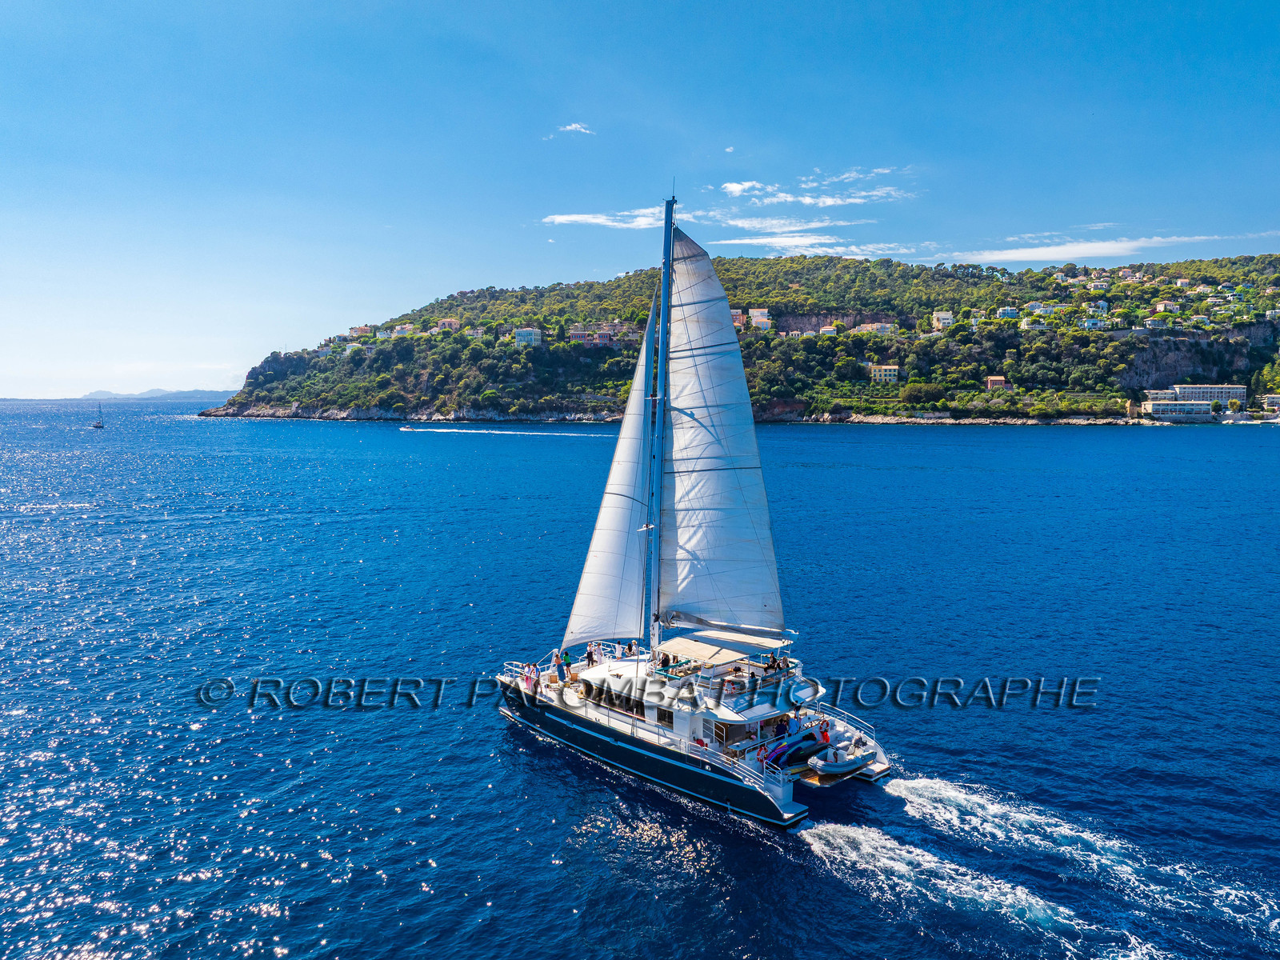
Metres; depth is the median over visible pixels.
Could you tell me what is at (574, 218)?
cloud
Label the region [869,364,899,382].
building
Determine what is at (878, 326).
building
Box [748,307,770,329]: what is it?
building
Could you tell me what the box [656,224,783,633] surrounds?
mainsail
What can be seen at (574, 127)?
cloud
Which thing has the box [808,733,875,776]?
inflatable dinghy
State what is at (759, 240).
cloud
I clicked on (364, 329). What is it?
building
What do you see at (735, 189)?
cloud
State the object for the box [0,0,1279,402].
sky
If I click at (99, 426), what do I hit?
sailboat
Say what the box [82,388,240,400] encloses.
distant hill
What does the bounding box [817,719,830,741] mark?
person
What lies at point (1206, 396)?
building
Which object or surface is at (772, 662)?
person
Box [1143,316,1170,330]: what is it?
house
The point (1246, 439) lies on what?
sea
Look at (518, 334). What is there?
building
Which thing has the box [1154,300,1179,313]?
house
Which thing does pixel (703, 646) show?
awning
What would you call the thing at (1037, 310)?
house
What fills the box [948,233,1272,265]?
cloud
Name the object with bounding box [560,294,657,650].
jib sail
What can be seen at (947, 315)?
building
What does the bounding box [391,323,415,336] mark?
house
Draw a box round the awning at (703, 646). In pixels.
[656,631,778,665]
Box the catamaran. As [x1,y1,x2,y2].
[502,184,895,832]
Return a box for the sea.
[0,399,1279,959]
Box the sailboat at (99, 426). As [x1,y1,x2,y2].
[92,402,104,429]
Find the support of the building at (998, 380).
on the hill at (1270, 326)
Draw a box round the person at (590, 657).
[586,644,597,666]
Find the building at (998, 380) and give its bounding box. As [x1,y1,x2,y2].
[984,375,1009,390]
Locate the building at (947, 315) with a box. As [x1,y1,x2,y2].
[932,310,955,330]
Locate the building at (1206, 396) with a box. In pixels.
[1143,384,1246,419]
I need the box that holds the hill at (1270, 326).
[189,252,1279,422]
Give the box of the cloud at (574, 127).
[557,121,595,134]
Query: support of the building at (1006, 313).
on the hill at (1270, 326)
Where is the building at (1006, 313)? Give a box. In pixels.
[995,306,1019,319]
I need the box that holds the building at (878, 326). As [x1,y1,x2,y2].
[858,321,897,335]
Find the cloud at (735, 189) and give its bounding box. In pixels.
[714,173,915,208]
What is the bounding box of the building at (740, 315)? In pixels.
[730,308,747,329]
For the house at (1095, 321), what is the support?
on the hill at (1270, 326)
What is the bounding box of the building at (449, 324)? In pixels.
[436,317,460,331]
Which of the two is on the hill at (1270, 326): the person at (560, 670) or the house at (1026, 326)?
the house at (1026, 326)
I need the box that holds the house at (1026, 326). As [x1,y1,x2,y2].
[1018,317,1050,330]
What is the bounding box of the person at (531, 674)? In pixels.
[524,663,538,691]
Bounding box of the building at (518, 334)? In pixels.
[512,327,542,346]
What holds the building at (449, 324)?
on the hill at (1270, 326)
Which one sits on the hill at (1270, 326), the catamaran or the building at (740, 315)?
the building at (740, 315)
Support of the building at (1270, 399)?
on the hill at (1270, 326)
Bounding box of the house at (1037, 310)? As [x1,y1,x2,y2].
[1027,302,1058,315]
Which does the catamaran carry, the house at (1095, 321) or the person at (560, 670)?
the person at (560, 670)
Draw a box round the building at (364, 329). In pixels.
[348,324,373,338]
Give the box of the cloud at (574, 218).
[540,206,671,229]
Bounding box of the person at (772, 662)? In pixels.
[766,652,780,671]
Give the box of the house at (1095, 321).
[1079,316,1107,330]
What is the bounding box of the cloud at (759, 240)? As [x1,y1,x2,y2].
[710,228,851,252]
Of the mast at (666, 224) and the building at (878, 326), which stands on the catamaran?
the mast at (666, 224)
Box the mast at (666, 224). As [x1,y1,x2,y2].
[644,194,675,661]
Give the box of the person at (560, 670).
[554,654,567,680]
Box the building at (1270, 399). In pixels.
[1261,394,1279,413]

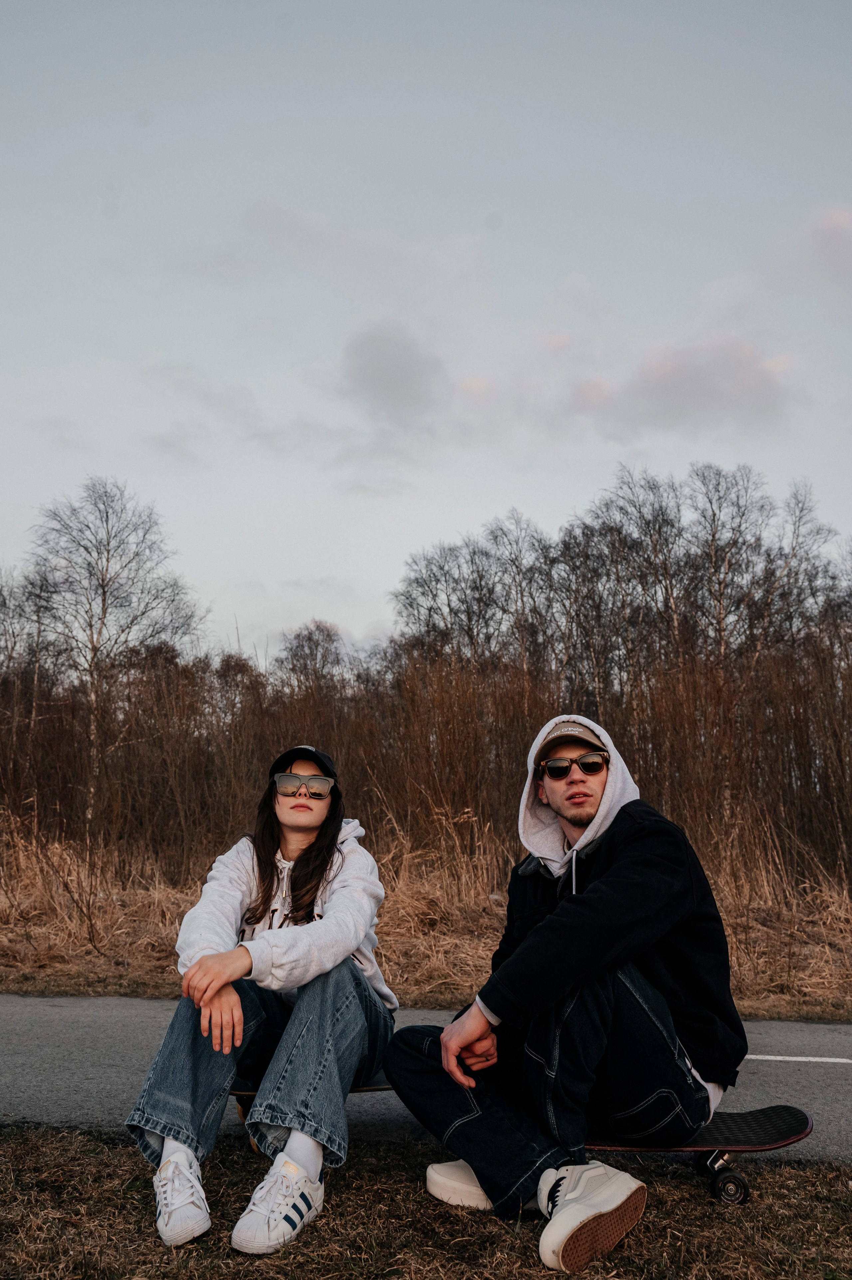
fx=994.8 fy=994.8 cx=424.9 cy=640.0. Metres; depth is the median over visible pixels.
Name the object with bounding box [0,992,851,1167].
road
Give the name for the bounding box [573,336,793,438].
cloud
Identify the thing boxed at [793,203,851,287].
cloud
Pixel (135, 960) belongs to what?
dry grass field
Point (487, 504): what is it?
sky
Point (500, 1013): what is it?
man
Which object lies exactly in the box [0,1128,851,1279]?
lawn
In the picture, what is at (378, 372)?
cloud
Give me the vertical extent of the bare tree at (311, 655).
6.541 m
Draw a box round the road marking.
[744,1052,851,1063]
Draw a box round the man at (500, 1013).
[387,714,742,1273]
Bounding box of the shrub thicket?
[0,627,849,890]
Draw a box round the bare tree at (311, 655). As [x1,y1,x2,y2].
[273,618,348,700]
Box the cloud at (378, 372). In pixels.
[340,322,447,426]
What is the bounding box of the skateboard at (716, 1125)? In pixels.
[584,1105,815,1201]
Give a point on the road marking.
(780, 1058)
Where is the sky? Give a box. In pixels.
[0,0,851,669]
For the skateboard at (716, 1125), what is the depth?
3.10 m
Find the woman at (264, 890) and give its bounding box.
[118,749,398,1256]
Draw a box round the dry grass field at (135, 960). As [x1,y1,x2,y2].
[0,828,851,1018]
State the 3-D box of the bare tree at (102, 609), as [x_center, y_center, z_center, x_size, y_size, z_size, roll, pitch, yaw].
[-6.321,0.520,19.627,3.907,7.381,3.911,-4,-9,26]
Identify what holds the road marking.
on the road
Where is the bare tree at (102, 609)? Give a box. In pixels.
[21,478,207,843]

◆ **WHAT NEEDS TO BE DONE**: Return each record above as it stands. Pictures stay out.

◆ **RESPONSE BELOW**:
Metres; depth is the median over visible pixels.
Could you tell me what is at (574, 218)?
cloud
Label the region [869,364,899,382].
building
Determine what is at (878, 326).
building
Box [748,307,770,329]: what is it?
building
Could you tell me what the box [656,224,783,633] surrounds?
mainsail
What can be seen at (574, 127)?
cloud
Which thing has the box [808,733,875,776]?
inflatable dinghy
State what is at (759, 240).
cloud
I clicked on (364, 329). What is it?
building
What do you see at (735, 189)?
cloud
State the object for the box [0,0,1279,402].
sky
If I click at (99, 426), what do I hit?
sailboat
Say what the box [82,388,240,400] encloses.
distant hill
What does the bounding box [817,719,830,741] mark?
person
What lies at point (1206, 396)?
building
Which object or surface is at (772, 662)?
person
Box [1143,316,1170,330]: what is it?
house
The point (1246, 439) lies on what?
sea
Look at (518, 334). What is there?
building
Which thing has the box [1154,300,1179,313]?
house
Which thing does pixel (703, 646) show?
awning
What would you call the thing at (1037, 310)?
house
What fills the box [948,233,1272,265]?
cloud
Name the object with bounding box [560,294,657,650].
jib sail
What can be seen at (947, 315)?
building
What does the bounding box [391,323,415,336] mark?
house
Draw a box round the awning at (703, 646). In pixels.
[656,631,778,665]
Box the catamaran. As [x1,y1,x2,y2].
[502,184,895,832]
Return a box for the sea.
[0,399,1279,959]
Box the sailboat at (99, 426). As [x1,y1,x2,y2].
[92,402,104,429]
Find the support of the building at (998, 380).
on the hill at (1270, 326)
Draw a box round the person at (590, 657).
[586,644,597,666]
Find the building at (998, 380) and give its bounding box. As [x1,y1,x2,y2].
[984,375,1009,390]
Locate the building at (947, 315) with a box. As [x1,y1,x2,y2].
[932,310,955,330]
Locate the building at (1206, 396) with a box. In pixels.
[1143,384,1246,419]
I need the box that holds the hill at (1270, 326).
[189,252,1279,422]
Give the box of the cloud at (574, 127).
[557,121,595,134]
Query: support of the building at (1006, 313).
on the hill at (1270, 326)
Where is the building at (1006, 313)? Give a box. In pixels.
[995,306,1019,319]
I need the box that holds the building at (878, 326). As [x1,y1,x2,y2].
[858,321,897,335]
Find the cloud at (735, 189) and give its bounding box. In pixels.
[714,173,915,208]
What is the bounding box of the building at (740, 315)? In pixels.
[730,308,747,329]
For the house at (1095, 321), what is the support?
on the hill at (1270, 326)
What is the bounding box of the building at (449, 324)? In pixels.
[436,317,460,331]
Which of the two is on the hill at (1270, 326): the person at (560, 670) or the house at (1026, 326)?
the house at (1026, 326)
I need the box that holds the house at (1026, 326). As [x1,y1,x2,y2].
[1018,317,1050,330]
What is the bounding box of the person at (531, 674)? In pixels.
[524,663,538,691]
Bounding box of the building at (518, 334)? In pixels.
[512,327,542,346]
What holds the building at (449, 324)?
on the hill at (1270, 326)
Which one sits on the hill at (1270, 326), the catamaran or the building at (740, 315)?
the building at (740, 315)
Support of the building at (1270, 399)?
on the hill at (1270, 326)
Bounding box of the house at (1037, 310)? As [x1,y1,x2,y2].
[1027,302,1058,315]
Which does the catamaran carry, the house at (1095, 321) or the person at (560, 670)?
the person at (560, 670)
Draw a box round the building at (364, 329). In pixels.
[348,324,373,338]
Give the box of the cloud at (574, 218).
[540,206,671,229]
Bounding box of the person at (772, 662)? In pixels.
[766,652,780,671]
Give the box of the house at (1095, 321).
[1079,316,1107,330]
What is the bounding box of the cloud at (759, 240)? As [x1,y1,x2,y2].
[710,228,851,252]
Of the mast at (666, 224) and the building at (878, 326), which stands on the catamaran?
the mast at (666, 224)
Box the mast at (666, 224). As [x1,y1,x2,y2].
[644,194,675,661]
Give the box of the person at (560, 670).
[554,654,567,680]
Box the building at (1270, 399). In pixels.
[1261,394,1279,413]

fx=994.8 fy=994.8 cx=424.9 cy=640.0. Metres; depth is the median over visible pixels.
Name the object with bounding box [0,992,851,1167].
road
Give the name for the bounding box [573,336,793,438].
cloud
Identify the thing boxed at [793,203,851,287].
cloud
Pixel (135, 960) belongs to what?
dry grass field
Point (487, 504): what is it?
sky
Point (500, 1013): what is it?
man
Which object lies exactly in the box [0,1128,851,1279]?
lawn
In the picture, what is at (378, 372)?
cloud
Give me the vertical extent of the bare tree at (311, 655).
6.541 m
Draw a box round the road marking.
[744,1052,851,1063]
Draw a box round the man at (500, 1013).
[387,714,742,1273]
Bounding box of the shrub thicket?
[0,627,849,890]
Draw a box round the bare tree at (311, 655). As [x1,y1,x2,y2].
[273,618,348,700]
Box the cloud at (378, 372). In pixels.
[340,322,447,426]
What is the bounding box of the skateboard at (716, 1125)? In pixels.
[584,1105,815,1201]
Give a point on the road marking.
(780, 1058)
Where is the sky? Give a box. In pixels.
[0,0,851,669]
For the skateboard at (716, 1125), what is the depth?
3.10 m
Find the woman at (264, 890) and give its bounding box.
[118,749,398,1256]
Draw a box round the dry grass field at (135, 960). As [x1,y1,x2,y2].
[0,828,851,1018]
State the 3-D box of the bare tree at (102, 609), as [x_center, y_center, z_center, x_size, y_size, z_size, roll, pitch, yaw].
[-6.321,0.520,19.627,3.907,7.381,3.911,-4,-9,26]
Identify what holds the road marking.
on the road
Where is the bare tree at (102, 609)? Give a box. In pixels.
[21,478,207,843]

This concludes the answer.